### Convert the model to tflite

In [1]:
import tensorflow as tf

In [2]:
model = tf.saved_model.load('sf_lite.pb')

In [3]:
converter = tf.lite.TFLiteConverter.from_saved_model("sf_lite.pb")

In [4]:
tflite_model = converter.convert()
open("sf_lite.tflite", "wb").write(tflite_model)

38956

### Model Compression

In [5]:
from __future__ import absolute_import, division, print_function, unicode_literals

import matplotlib.pylab as plt
import tensorflow as tf
#import tensorflow_hub as hub
import numpy as np

In [6]:
TFLITE_MODEL = "sf_lite.tflite"
TFLITE_QUANT_MODEL = "sf_quant_lite.tflite"

In [7]:
TFLITE_QUANT_MODEL = "sf_quant_lite.tflite"

In [8]:
def representative_dataset():
    for _ in range(100):
      data = np.random.rand(1, 12, 7)
      yield [data.astype(np.float32)]

In [9]:
import tensorflow as tf
converter = tf.lite.TFLiteConverter.from_saved_model("sf_lite.pb")
converter.optimizations = [tf.lite.Optimize.DEFAULT]
converter.target_spec.supported_types = [tf.float16]
tflite_quant_model = converter.convert()

In [10]:
open(TFLITE_QUANT_MODEL, "wb").write(tflite_quant_model)

30560

### Test Inference

In [11]:
gru_input = np.random.rand(1, 12, 7)

In [12]:
import numpy as np
import tensorflow as tf
import time

# Load the TFLite model and allocate tensors.
interpreter = tf.lite.Interpreter(model_path="sf_lite.tflite")
interpreter.allocate_tensors()

# Get input and output tensors.
input_details = interpreter.get_input_details()
output_details = interpreter.get_output_details()
print(input_details[0]['shape'],output_details[0]['shape'])


results = []

for i in range(0,gru_input.shape[0]):
    print(i)
   
    model_interpreter_time = 0
    
    
    interpreter.allocate_tensors()
    #print(i)
    tmp = (gru_input[i])
    #print(tmp.shape)
    
    ## add one dimenstion and change data type
    tmp_expanded = np.expand_dims(tmp,axis=0)
    tmp_expanded = tmp_expanded.astype('float32')
    #print(tmp_expanded.shape)
    
    ## load data
    model_interpreter_start_time = time.time()
    input_tensor_z= tf.convert_to_tensor(tmp_expanded, np.float32)
    interpreter.set_tensor(input_details[0]['index'],input_tensor_z)
    
    ## invoke model
    interpreter.invoke()
    start_time = time.time()
    output_data = interpreter.get_tensor(output_details[0]['index'])
    print('model time: ', (time.time()-start_time)*1000*1600)
    model_interpreter_time += time.time() - model_interpreter_start_time
    
    result = np.squeeze(output_data)
    results.append(result)
    #break
used_time = time.time() - start_time
tflite_pred= np.array(results).reshape(-1,1)
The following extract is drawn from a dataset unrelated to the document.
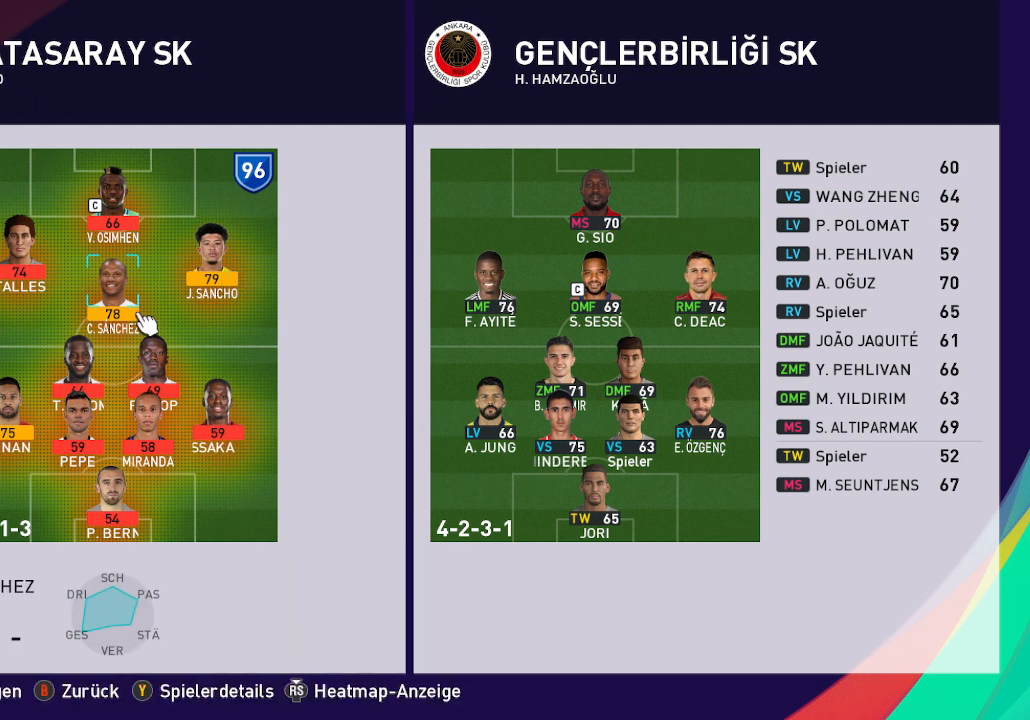
{"buttons": [], "left_stick": "center", "right_stick": "center", "events": [[267, "DPAD_RIGHT", "down"], [400, "DPAD_RIGHT", "up"]]}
print('used_time:{}'.format(used_time*1000))
print('model_interpreter_time:{}'.format(model_interpreter_time*1000))

[ 1 12  7] [ 1 12  1]
0
model time:  21.7437744140625
used_time:0.20647048950195312
model_interpreter_time:1.4498233795166016


In [13]:
import numpy as np
import tensorflow as tf
import time

# Load the TFLite model and allocate tensors.
interpreter = tf.lite.Interpreter(model_path="sf_quant_lite.tflite")
interpreter.allocate_tensors()

# Get input and output tensors.
input_details = interpreter.get_input_details()
output_details = interpreter.get_output_details()
print(input_details[0]['shape'],output_details[0]['shape'])


results = []

for i in range(0,gru_input.shape[0]):
    print(i)
    
    model_interpreter_time = 0
    
    
    interpreter.allocate_tensors()
    #print(i)
    tmp = (gru_input[i])
    #print(tmp.shape)
    
    ## add one dimenstion and change data type
    tmp_expanded = np.expand_dims(tmp,axis=0)
    tmp_expanded = tmp_expanded.astype('float32')
    #print(tmp_expanded.shape)
    
    ## load data
    model_interpreter_start_time = time.time()
    input_tensor_z= tf.convert_to_tensor(tmp_expanded, np.float32)
    interpreter.set_tensor(input_details[0]['index'],input_tensor_z)
    
    ## invoke model
    interpreter.invoke()
    start_time = time.time()
    output_data = interpreter.get_tensor(output_details[0]['index'])
    print('model time: ', (time.time()-start_time)*1000*1600)
    model_interpreter_time += time.time() - model_interpreter_start_time
    
    result = np.squeeze(output_data)
    results.append(result)
    #break
used_time = time.time() - start_time
tflite_pred= np.array(results).reshape(-1,1)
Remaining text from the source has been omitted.